──────── Dataset extract ────────

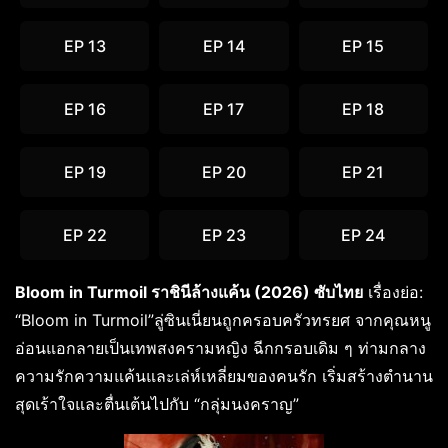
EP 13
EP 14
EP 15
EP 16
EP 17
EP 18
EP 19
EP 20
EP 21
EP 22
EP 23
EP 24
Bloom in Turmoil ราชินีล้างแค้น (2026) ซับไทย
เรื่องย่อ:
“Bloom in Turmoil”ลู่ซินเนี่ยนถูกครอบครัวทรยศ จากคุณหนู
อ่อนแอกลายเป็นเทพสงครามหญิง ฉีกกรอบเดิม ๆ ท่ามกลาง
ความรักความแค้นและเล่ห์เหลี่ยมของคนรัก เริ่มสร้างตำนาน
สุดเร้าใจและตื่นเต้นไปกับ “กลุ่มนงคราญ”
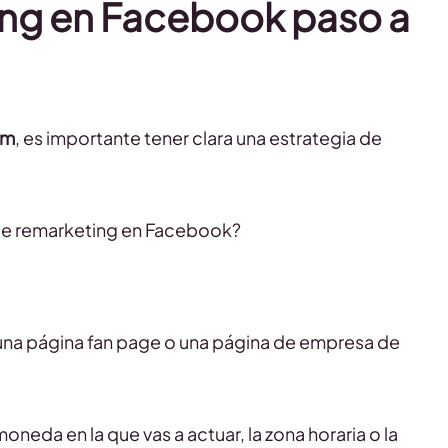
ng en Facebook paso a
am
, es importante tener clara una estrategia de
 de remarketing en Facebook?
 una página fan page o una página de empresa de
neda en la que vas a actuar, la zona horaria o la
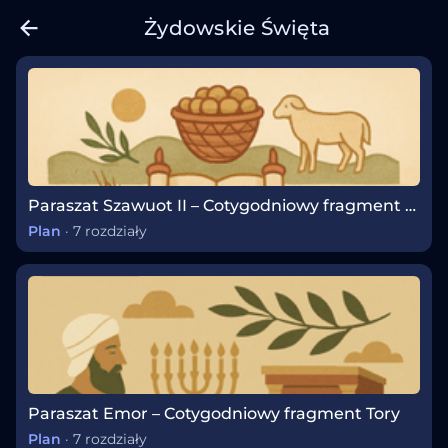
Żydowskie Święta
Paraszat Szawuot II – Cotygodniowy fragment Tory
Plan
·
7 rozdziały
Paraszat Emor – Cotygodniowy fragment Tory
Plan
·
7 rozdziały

────────
──────── Dataset extract ────────

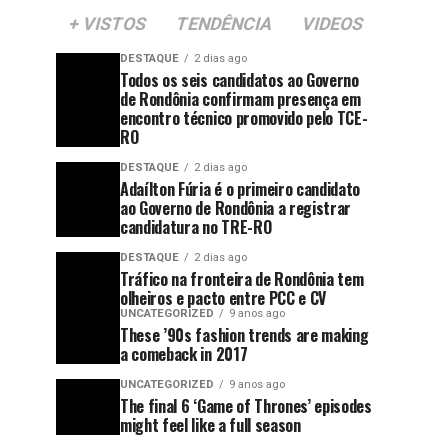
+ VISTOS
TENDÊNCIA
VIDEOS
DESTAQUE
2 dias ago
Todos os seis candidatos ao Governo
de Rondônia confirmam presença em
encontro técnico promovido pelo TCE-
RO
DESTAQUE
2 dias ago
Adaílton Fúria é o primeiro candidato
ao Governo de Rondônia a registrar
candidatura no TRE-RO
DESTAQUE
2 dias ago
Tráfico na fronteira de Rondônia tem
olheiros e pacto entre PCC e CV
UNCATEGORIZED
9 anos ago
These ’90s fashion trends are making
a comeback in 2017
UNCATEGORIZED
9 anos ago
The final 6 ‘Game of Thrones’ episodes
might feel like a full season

────────
──────── Dataset extract ────────

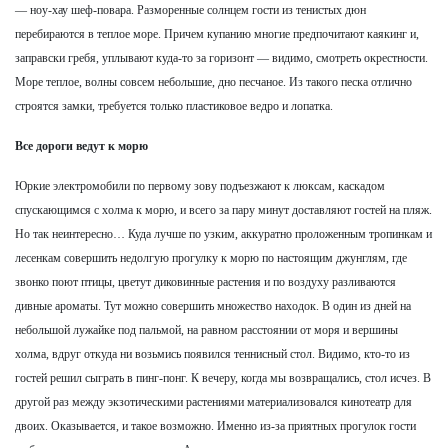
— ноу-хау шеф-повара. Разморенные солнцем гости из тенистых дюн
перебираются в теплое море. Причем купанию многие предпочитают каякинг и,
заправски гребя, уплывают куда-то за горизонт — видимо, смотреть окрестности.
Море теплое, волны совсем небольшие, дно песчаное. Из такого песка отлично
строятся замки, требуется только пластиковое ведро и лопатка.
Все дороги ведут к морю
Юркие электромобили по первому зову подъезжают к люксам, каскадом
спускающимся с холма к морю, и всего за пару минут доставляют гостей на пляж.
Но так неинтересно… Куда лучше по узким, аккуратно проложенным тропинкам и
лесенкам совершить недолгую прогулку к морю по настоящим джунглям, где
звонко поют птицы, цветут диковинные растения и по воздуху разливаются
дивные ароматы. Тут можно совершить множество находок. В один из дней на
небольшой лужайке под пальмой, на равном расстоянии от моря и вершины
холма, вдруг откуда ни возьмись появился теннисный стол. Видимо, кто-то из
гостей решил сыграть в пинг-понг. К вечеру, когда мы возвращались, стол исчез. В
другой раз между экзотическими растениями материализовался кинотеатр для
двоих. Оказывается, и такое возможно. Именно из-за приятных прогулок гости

────────

_Task to carry out_: Please reproduce, exactly as they appear above, the lines from the line containing "Tráfico na fronteira de Rondônia tem" up to and including the line containing "might feel like a full season".

_Response for this exercise_:
Tráfico na fronteira de Rondônia tem
olheiros e pacto entre PCC e CV
UNCATEGORIZED
9 anos ago
These ’90s fashion trends are making
a comeback in 2017
UNCATEGORIZED
9 anos ago
The final 6 ‘Game of Thrones’ episodes
might feel like a full season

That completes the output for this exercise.